Work task
The full listing must be reproduced exactly as given.

Listed entries
##############################

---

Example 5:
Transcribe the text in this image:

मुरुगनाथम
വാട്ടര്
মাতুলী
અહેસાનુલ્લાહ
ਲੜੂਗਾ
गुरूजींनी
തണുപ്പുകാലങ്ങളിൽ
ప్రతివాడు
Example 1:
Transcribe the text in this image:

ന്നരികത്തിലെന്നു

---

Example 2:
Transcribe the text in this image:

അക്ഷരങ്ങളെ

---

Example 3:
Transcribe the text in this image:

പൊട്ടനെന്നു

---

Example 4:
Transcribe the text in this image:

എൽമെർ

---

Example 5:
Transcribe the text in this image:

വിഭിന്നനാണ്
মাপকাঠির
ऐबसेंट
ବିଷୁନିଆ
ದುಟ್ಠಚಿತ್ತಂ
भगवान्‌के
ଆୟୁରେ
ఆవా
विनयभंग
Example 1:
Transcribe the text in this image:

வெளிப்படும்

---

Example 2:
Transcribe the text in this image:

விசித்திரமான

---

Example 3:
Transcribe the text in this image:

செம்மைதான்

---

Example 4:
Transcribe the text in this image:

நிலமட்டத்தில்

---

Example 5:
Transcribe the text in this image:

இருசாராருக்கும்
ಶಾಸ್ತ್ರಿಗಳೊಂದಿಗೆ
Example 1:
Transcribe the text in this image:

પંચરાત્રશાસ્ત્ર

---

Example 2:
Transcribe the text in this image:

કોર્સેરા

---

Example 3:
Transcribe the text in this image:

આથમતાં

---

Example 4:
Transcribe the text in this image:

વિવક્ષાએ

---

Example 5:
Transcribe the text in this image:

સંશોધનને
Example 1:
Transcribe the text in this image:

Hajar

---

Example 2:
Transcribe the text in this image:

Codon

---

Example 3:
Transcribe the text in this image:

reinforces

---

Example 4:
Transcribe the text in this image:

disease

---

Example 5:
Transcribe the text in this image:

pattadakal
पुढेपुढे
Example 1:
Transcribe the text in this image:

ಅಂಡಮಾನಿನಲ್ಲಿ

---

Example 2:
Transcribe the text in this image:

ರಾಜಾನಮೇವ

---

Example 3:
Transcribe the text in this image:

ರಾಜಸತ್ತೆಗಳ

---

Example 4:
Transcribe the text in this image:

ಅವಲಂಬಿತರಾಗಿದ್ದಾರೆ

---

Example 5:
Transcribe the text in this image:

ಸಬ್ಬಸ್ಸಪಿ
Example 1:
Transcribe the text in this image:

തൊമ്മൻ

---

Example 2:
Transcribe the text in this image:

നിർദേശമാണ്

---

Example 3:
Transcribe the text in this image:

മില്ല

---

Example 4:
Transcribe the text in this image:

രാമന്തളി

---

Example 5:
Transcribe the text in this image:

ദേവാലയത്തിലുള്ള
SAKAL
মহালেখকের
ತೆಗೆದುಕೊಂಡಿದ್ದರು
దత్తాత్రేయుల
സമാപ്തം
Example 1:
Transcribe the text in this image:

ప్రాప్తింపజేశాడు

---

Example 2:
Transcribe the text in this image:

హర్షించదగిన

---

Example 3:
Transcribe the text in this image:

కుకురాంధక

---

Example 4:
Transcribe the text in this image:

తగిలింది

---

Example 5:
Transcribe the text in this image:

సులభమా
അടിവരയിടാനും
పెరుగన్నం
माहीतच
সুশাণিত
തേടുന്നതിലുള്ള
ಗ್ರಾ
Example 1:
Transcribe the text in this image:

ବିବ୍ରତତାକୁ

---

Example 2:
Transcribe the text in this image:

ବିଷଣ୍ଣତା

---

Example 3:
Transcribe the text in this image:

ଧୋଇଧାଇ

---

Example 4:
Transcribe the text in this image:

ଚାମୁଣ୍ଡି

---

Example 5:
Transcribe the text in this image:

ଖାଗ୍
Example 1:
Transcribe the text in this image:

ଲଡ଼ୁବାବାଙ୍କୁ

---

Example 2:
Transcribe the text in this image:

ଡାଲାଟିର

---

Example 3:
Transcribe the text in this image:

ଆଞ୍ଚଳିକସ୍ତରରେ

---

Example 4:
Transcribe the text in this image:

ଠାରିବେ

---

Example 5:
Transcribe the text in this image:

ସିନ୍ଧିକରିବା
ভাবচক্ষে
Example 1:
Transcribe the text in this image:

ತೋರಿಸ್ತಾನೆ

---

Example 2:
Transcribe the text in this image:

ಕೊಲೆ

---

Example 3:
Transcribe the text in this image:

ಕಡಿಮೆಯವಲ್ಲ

##############################

Written answer
---

Example 5:
Transcribe the text in this image:

मुरुगनाथम
വാട്ടര്
মাতুলী
અહેસાનુલ્લાહ
ਲੜੂਗਾ
गुरूजींनी
തണുപ്പുകാലങ്ങളിൽ
ప్రతివాడు
Example 1:
Transcribe the text in this image:

ന്നരികത്തിലെന്നു

---

Example 2:
Transcribe the text in this image:

അക്ഷരങ്ങളെ

---

Example 3:
Transcribe the text in this image:

പൊട്ടനെന്നു

---

Example 4:
Transcribe the text in this image:

എൽമെർ

---

Example 5:
Transcribe the text in this image:

വിഭിന്നനാണ്
মাপকাঠির
ऐबसेंट
ବିଷୁନିଆ
ದುಟ್ಠಚಿತ್ತಂ
भगवान्‌के
ଆୟୁରେ
ఆవా
विनयभंग
Example 1:
Transcribe the text in this image:

வெளிப்படும்

---

Example 2:
Transcribe the text in this image:

விசித்திரமான

---

Example 3:
Transcribe the text in this image:

செம்மைதான்

---

Example 4:
Transcribe the text in this image:

நிலமட்டத்தில்

---

Example 5:
Transcribe the text in this image:

இருசாராருக்கும்
ಶಾಸ್ತ್ರಿಗಳೊಂದಿಗೆ
Example 1:
Transcribe the text in this image:

પંચરાત્રશાસ્ત્ર

---

Example 2:
Transcribe the text in this image:

કોર્સેરા

---

Example 3:
Transcribe the text in this image:

આથમતાં

---

Example 4:
Transcribe the text in this image:

વિવક્ષાએ

---

Example 5:
Transcribe the text in this image:

સંશોધનને
Example 1:
Transcribe the text in this image:

Hajar

---

Example 2:
Transcribe the text in this image:

Codon

---

Example 3:
Transcribe the text in this image:

reinforces

---

Example 4:
Transcribe the text in this image:

disease

---

Example 5:
Transcribe the text in this image:

pattadakal
पुढेपुढे
Example 1:
Transcribe the text in this image:

ಅಂಡಮಾನಿನಲ್ಲಿ

---

Example 2:
Transcribe the text in this image:

ರಾಜಾನಮೇವ

---

Example 3:
Transcribe the text in this image:

ರಾಜಸತ್ತೆಗಳ

---

Example 4:
Transcribe the text in this image:

ಅವಲಂಬಿತರಾಗಿದ್ದಾರೆ

---

Example 5:
Transcribe the text in this image:

ಸಬ್ಬಸ್ಸಪಿ
Example 1:
Transcribe the text in this image:

തൊമ്മൻ

---

Example 2:
Transcribe the text in this image:

നിർദേശമാണ്

---

Example 3:
Transcribe the text in this image:

മില്ല

---

Example 4:
Transcribe the text in this image:

രാമന്തളി

---

Example 5:
Transcribe the text in this image:

ദേവാലയത്തിലുള്ള
SAKAL
মহালেখকের
ತೆಗೆದುಕೊಂಡಿದ್ದರು
దత్తాత్రేయుల
സമാപ്തം
Example 1:
Transcribe the text in this image:

ప్రాప్తింపజేశాడు

---

Example 2:
Transcribe the text in this image:

హర్షించదగిన

---

Example 3:
Transcribe the text in this image:

కుకురాంధక

---

Example 4:
Transcribe the text in this image:

తగిలింది

---

Example 5:
Transcribe the text in this image:

సులభమా
അടിവരയിടാനും
పెరుగన్నం
माहीतच
সুশাণিত
തേടുന്നതിലുള്ള
ಗ್ರಾ
Example 1:
Transcribe the text in this image:

ବିବ୍ରତତାକୁ

---

Example 2:
Transcribe the text in this image:

ବିଷଣ୍ଣତା

---

Example 3:
Transcribe the text in this image:

ଧୋଇଧାଇ

---

Example 4:
Transcribe the text in this image:

ଚାମୁଣ୍ଡି

---

Example 5:
Transcribe the text in this image:

ଖାଗ୍
Example 1:
Transcribe the text in this image:

ଲଡ଼ୁବାବାଙ୍କୁ

---

Example 2:
Transcribe the text in this image:

ଡାଲାଟିର

---

Example 3:
Transcribe the text in this image:

ଆଞ୍ଚଳିକସ୍ତରରେ

---

Example 4:
Transcribe the text in this image:

ଠାରିବେ

---

Example 5:
Transcribe the text in this image:

ସିନ୍ଧିକରିବା
ভাবচক্ষে
Example 1:
Transcribe the text in this image:

ತೋರಿಸ್ತಾನೆ

---

Example 2:
Transcribe the text in this image:

ಕೊಲೆ

---

Example 3:
Transcribe the text in this image:

ಕಡಿಮೆಯವಲ್ಲ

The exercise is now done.